La información a la que pudo acceder El Camión de Germán Noticias, señala que el pasado miércoles, alrededor de las 6:30 de la mañana, un operativo de requisa sorpresa al personal civil y uniformado habría arrojado un resultado positivo que la cúpula intenta mantener bajo llave.
El procedimiento, que se realiza de forma aleatoria para controlar el ingreso de elementos prohibidos, tuvo lugar en el acceso principal del penal. Fue allí donde, al requisar a un jefe penitenciario cuya identidad aún no ha trascendido, se habrían hallado estupefacientes entre sus pertenencias.
La controversia no solo gira en torno al hallazgo de la droga, sino a la supuesta cadena de encubrimiento que se activó de inmediato. Testigos aseguran que el Jefe de Requisa, presente en el lugar, habría optado por no proceder conforme a la ley debido al alto rango del involucrado.
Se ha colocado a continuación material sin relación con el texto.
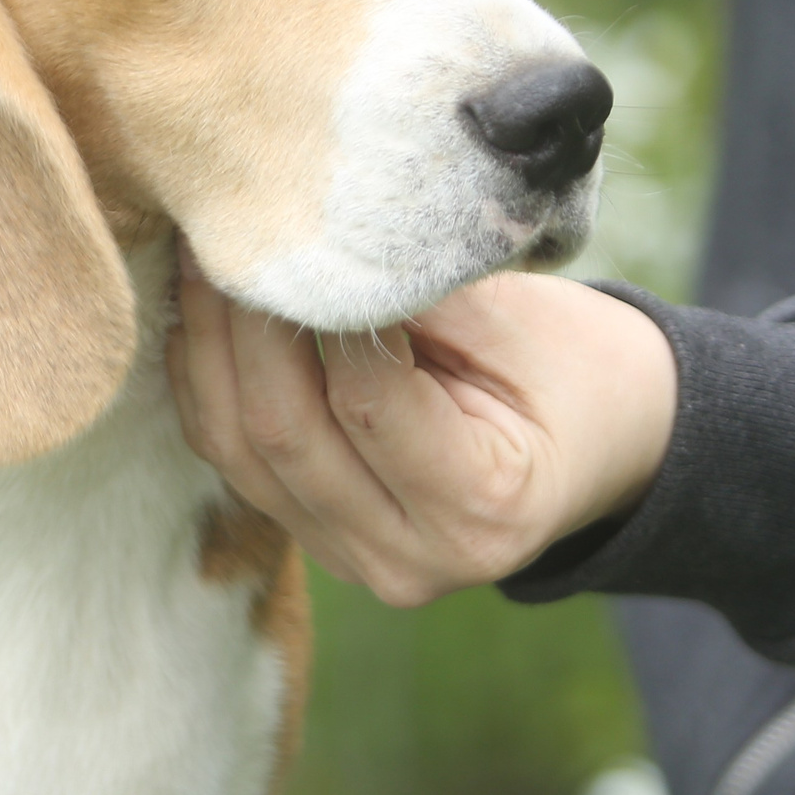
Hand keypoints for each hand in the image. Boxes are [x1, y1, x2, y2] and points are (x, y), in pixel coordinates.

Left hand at [167, 255, 677, 606]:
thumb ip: (416, 297)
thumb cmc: (573, 366)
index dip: (316, 314)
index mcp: (482, 508)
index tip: (286, 235)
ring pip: (237, 452)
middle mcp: (409, 558)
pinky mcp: (313, 539)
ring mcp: (352, 561)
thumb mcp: (522, 322)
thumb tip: (310, 243)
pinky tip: (198, 313)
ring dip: (206, 349)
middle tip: (218, 234)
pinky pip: (232, 460)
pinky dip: (207, 383)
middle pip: (283, 433)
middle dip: (238, 325)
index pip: (366, 401)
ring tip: (196, 259)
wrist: (599, 440)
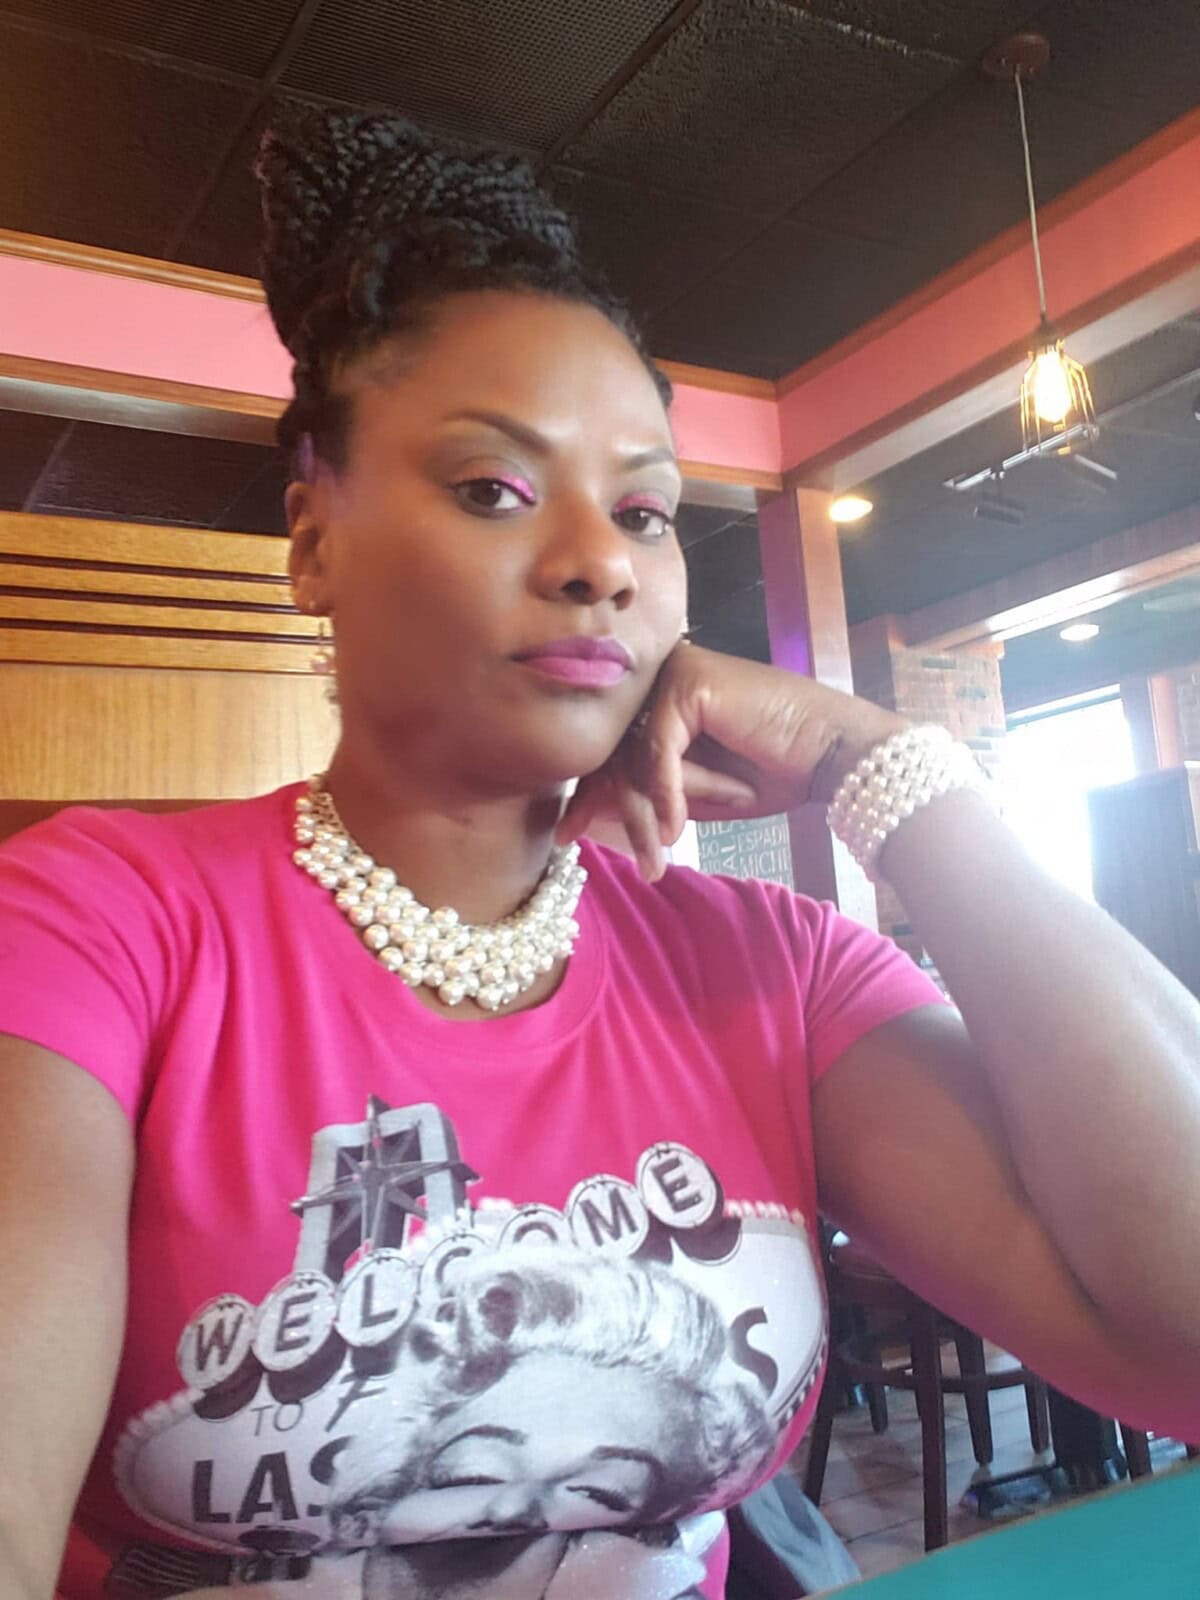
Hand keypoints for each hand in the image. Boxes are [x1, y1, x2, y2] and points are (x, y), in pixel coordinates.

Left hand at [556, 643, 906, 879]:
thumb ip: (647, 790)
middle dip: (605, 807)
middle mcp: (660, 675)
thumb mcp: (694, 791)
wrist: (833, 755)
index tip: (567, 833)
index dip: (588, 791)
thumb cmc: (772, 772)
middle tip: (580, 844)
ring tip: (656, 858)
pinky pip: (658, 750)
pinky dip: (667, 793)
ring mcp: (672, 672)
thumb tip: (590, 804)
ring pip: (633, 755)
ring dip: (646, 814)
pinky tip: (674, 829)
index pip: (609, 746)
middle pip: (613, 749)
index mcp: (659, 696)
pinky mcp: (689, 681)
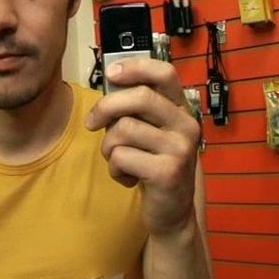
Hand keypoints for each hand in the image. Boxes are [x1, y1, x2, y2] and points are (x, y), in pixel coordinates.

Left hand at [85, 58, 200, 236]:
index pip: (164, 73)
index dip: (136, 67)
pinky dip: (115, 169)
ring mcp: (180, 149)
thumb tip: (109, 82)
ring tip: (119, 158)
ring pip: (124, 129)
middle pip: (139, 97)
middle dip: (105, 107)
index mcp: (181, 108)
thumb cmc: (152, 162)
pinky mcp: (168, 172)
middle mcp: (186, 124)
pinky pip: (121, 157)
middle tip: (92, 123)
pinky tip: (128, 178)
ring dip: (109, 146)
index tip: (111, 73)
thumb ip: (135, 109)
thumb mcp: (149, 131)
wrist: (172, 211)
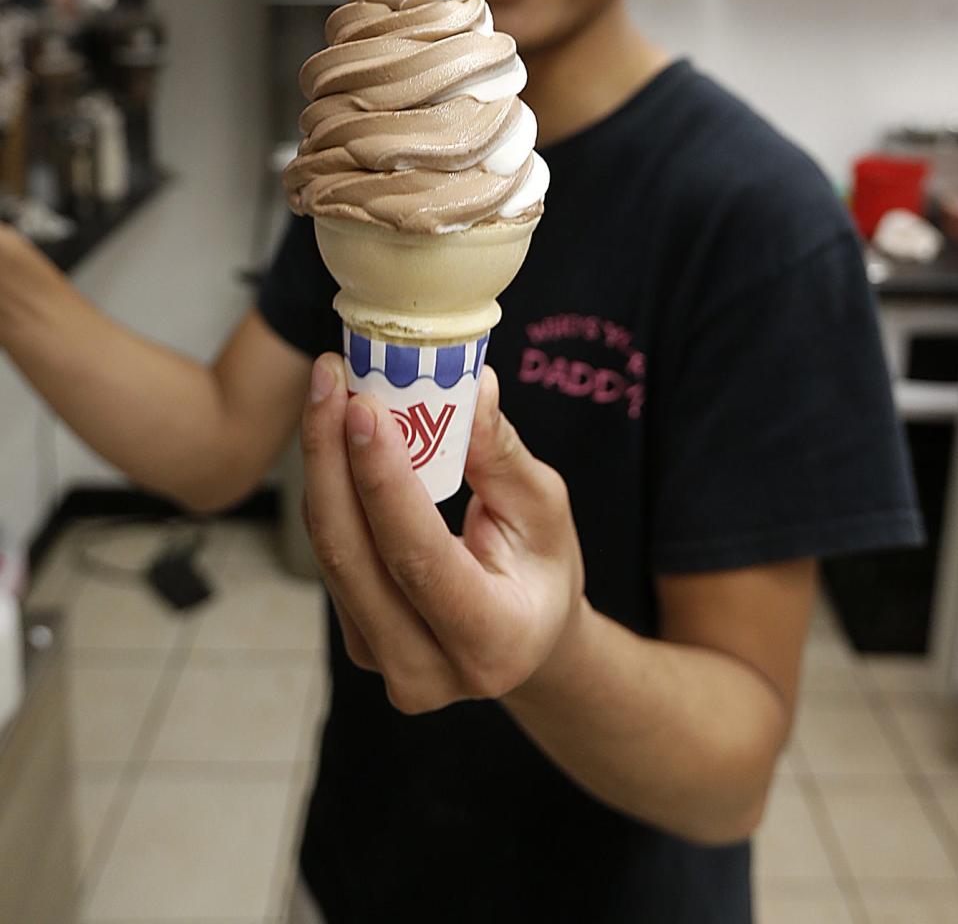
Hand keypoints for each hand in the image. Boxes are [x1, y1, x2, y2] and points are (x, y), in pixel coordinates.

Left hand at [300, 353, 585, 713]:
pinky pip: (330, 555)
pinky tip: (333, 432)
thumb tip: (474, 386)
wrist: (529, 636)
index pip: (420, 558)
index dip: (384, 482)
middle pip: (354, 556)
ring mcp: (381, 661)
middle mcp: (428, 670)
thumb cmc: (543, 568)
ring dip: (322, 464)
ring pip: (332, 553)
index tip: (362, 407)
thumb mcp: (544, 507)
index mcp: (493, 641)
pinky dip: (328, 487)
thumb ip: (501, 454)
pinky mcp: (356, 639)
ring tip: (327, 388)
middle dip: (331, 458)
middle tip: (330, 378)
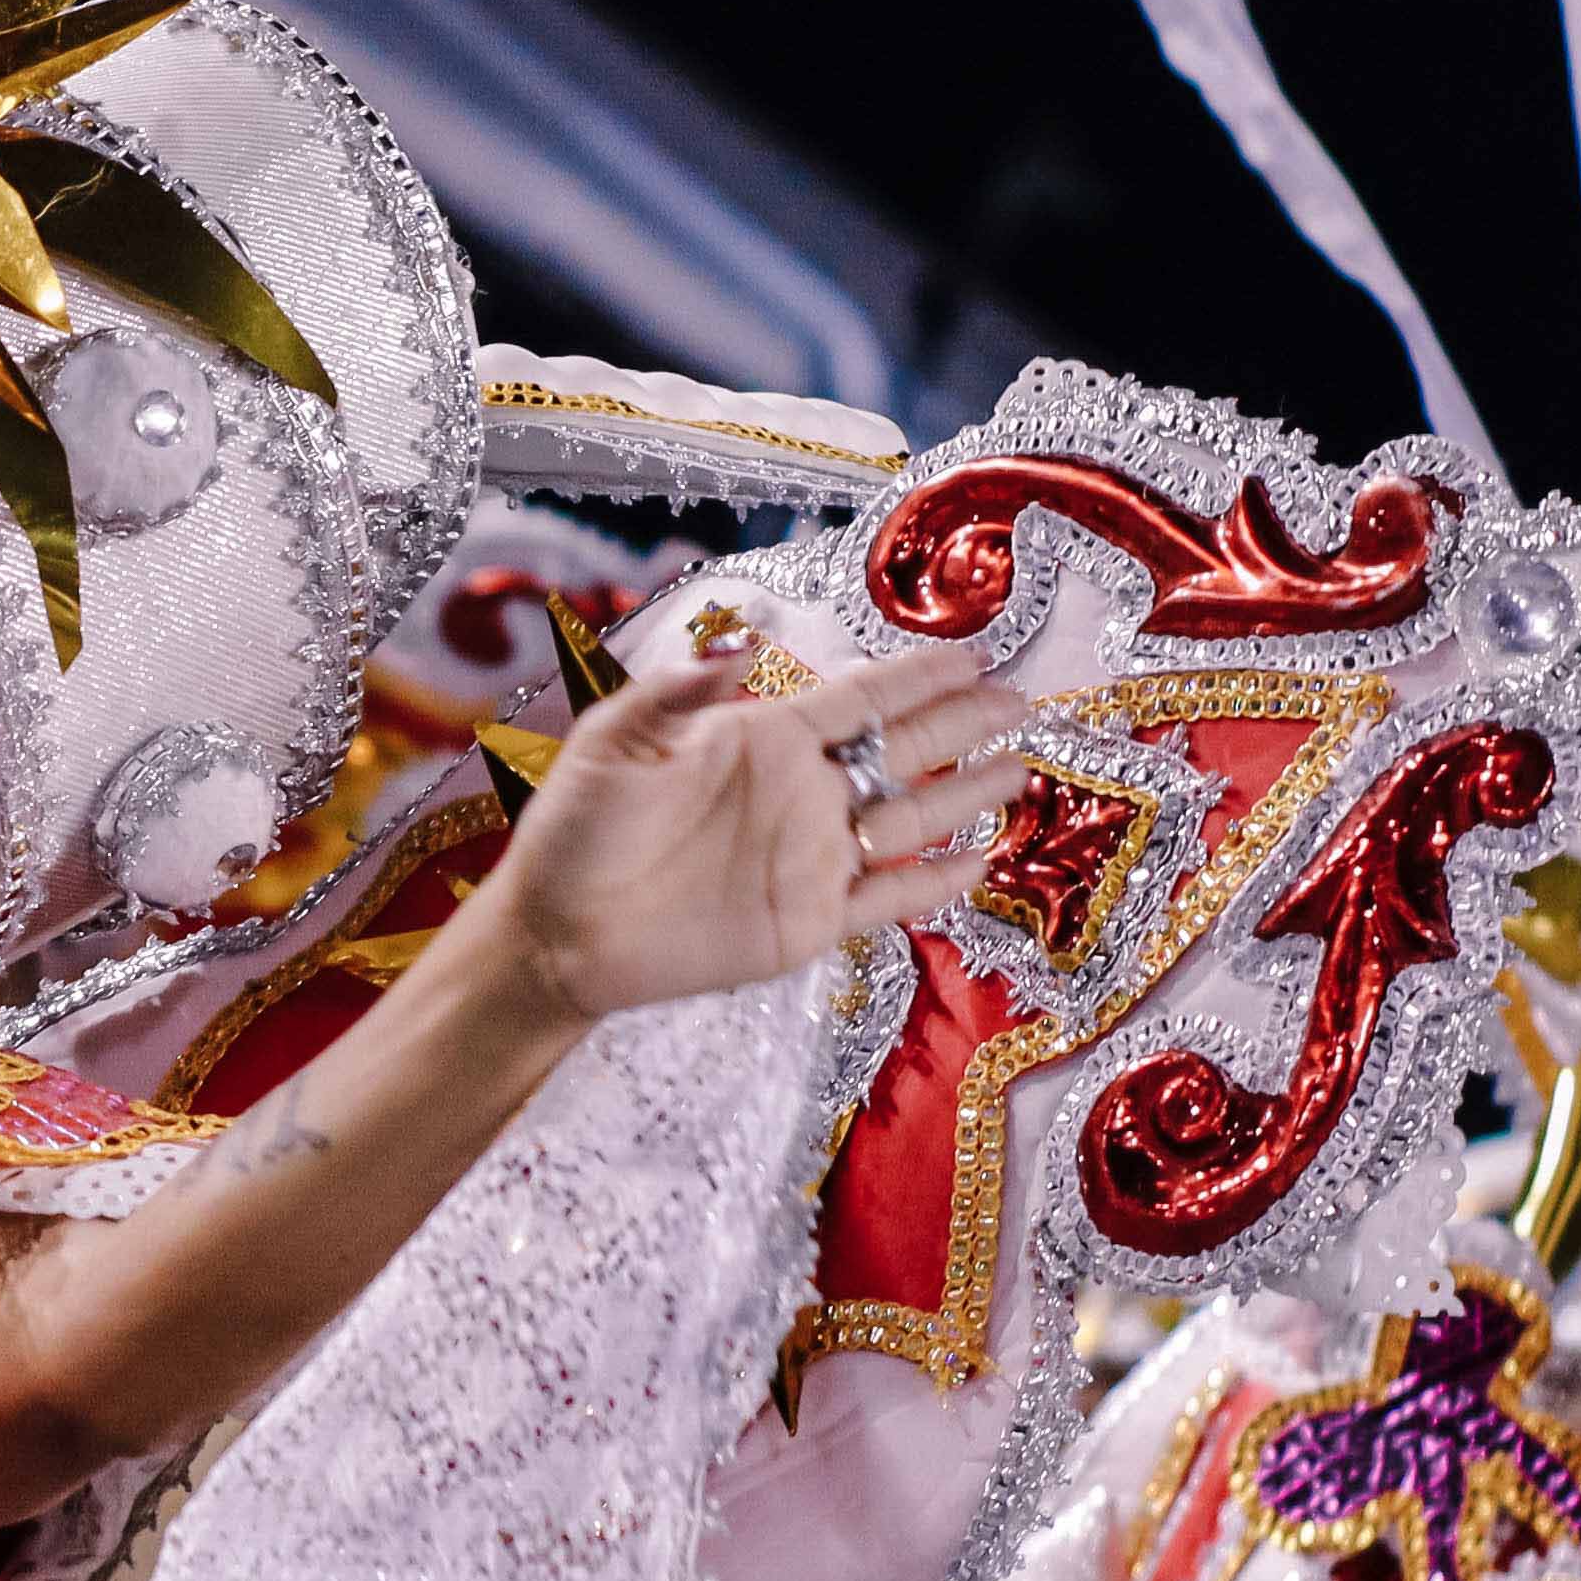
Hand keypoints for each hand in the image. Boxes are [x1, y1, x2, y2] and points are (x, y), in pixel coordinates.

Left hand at [474, 636, 1027, 1024]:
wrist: (557, 933)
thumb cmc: (573, 830)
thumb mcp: (610, 743)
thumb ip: (675, 693)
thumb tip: (737, 648)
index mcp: (759, 740)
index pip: (857, 699)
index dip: (916, 677)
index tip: (973, 653)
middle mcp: (797, 793)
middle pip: (899, 749)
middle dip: (961, 724)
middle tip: (1023, 700)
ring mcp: (808, 858)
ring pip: (906, 819)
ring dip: (964, 796)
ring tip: (1020, 769)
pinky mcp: (807, 921)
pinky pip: (884, 898)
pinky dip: (930, 882)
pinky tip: (978, 862)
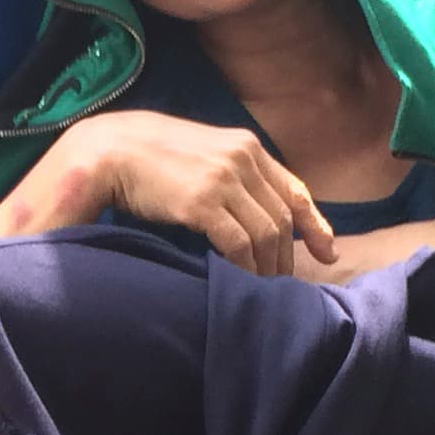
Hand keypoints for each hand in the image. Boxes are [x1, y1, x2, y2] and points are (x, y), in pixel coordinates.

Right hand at [61, 111, 335, 275]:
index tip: (326, 252)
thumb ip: (229, 173)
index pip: (293, 189)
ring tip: (264, 288)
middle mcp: (242, 158)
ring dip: (269, 266)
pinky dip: (246, 267)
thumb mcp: (201, 155)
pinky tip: (242, 281)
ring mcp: (224, 179)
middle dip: (288, 255)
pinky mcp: (203, 202)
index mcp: (245, 146)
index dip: (314, 224)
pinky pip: (240, 244)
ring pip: (266, 233)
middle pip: (282, 217)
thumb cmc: (148, 157)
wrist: (108, 150)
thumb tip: (247, 208)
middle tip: (284, 283)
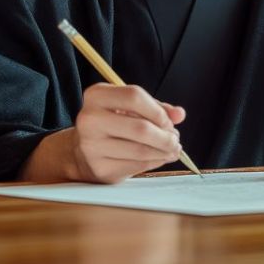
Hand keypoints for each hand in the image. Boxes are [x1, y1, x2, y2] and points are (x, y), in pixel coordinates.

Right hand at [70, 83, 184, 183]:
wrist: (83, 150)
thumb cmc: (113, 122)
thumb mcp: (130, 107)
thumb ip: (156, 107)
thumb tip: (180, 114)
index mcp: (96, 95)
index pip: (134, 97)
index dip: (157, 110)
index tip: (169, 121)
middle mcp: (89, 119)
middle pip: (140, 128)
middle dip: (165, 136)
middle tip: (175, 139)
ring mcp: (92, 146)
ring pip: (140, 150)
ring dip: (163, 151)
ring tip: (172, 149)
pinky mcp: (99, 168)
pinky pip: (136, 166)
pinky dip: (154, 162)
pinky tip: (160, 158)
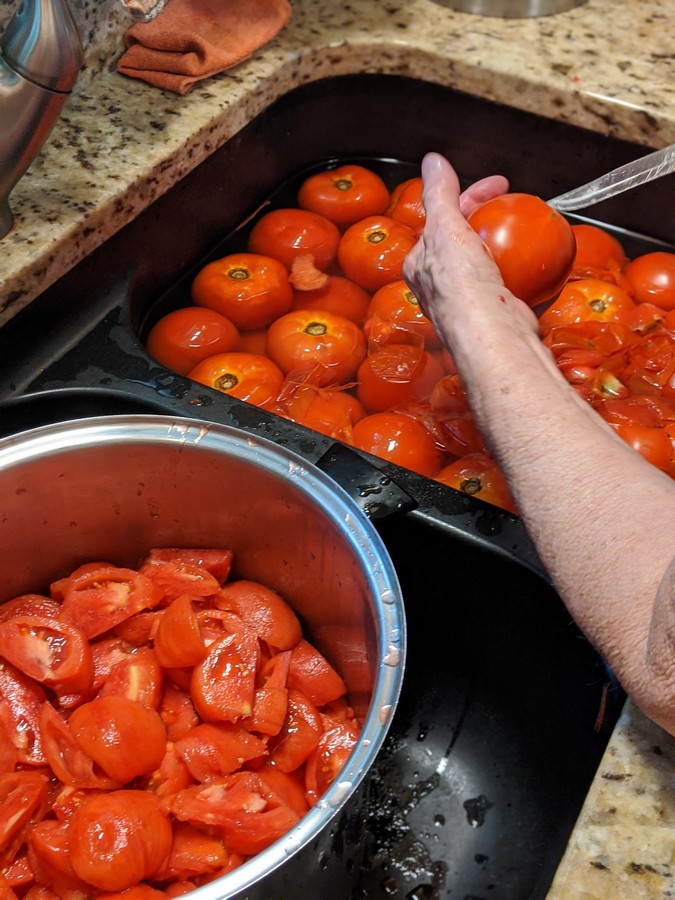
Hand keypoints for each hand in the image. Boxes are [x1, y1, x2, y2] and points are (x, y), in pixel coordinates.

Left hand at [403, 152, 538, 338]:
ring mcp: (472, 303)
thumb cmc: (461, 285)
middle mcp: (442, 287)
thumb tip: (432, 160)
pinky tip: (548, 260)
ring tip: (534, 228)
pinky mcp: (500, 315)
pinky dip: (534, 273)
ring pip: (492, 264)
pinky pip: (518, 288)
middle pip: (467, 240)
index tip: (499, 183)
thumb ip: (439, 194)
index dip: (469, 195)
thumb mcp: (444, 229)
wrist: (493, 336)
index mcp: (422, 266)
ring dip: (513, 245)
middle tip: (517, 201)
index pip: (443, 219)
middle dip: (493, 218)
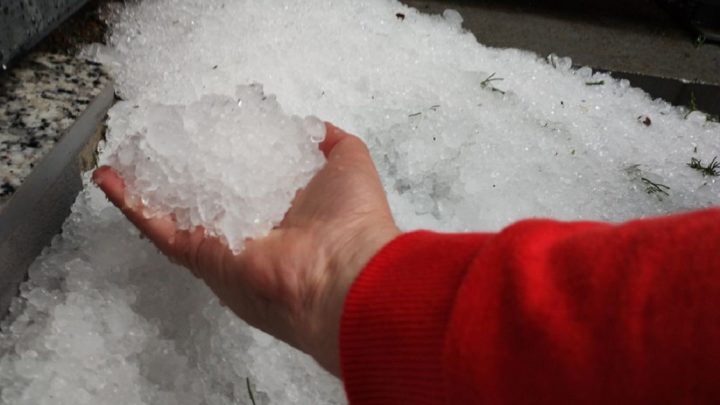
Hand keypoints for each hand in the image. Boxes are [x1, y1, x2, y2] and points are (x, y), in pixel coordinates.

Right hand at [93, 123, 399, 375]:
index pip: (243, 174)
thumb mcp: (349, 162)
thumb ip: (329, 141)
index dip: (222, 151)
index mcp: (281, 206)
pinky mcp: (203, 256)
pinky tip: (110, 178)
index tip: (205, 128)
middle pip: (204, 193)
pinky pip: (160, 230)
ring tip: (121, 156)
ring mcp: (223, 243)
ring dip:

“Si hubiese sido un agente de menor jerarquía, ya estaría en cana”, deslizaron fuentes internas, evidenciando el malestar que recorre las filas de la institución. La denuncia apunta a que los subalternos que presenciaron el hallazgo fueron “silenciados” por sus superiores para evitar que la información llegara a la justicia o a los medios.
Hasta el momento, no existe un parte oficial que confirme la identidad del jefe señalado ni del personal que realizó el control. El hermetismo es total y, según las versiones recolectadas, el implicado continuaría en libertad, a diferencia de lo que ocurre en casos similares donde el personal subalterno es inmediatamente pasado a disponibilidad y detenido.
Este nuevo incidente pone bajo la lupa los mecanismos de control interno y la presunta impunidad de la que gozarían ciertos sectores de la jerarquía penitenciaria, en un contexto donde el ingreso de drogas a las cárceles sigue siendo uno de los problemas más críticos de la seguridad pública.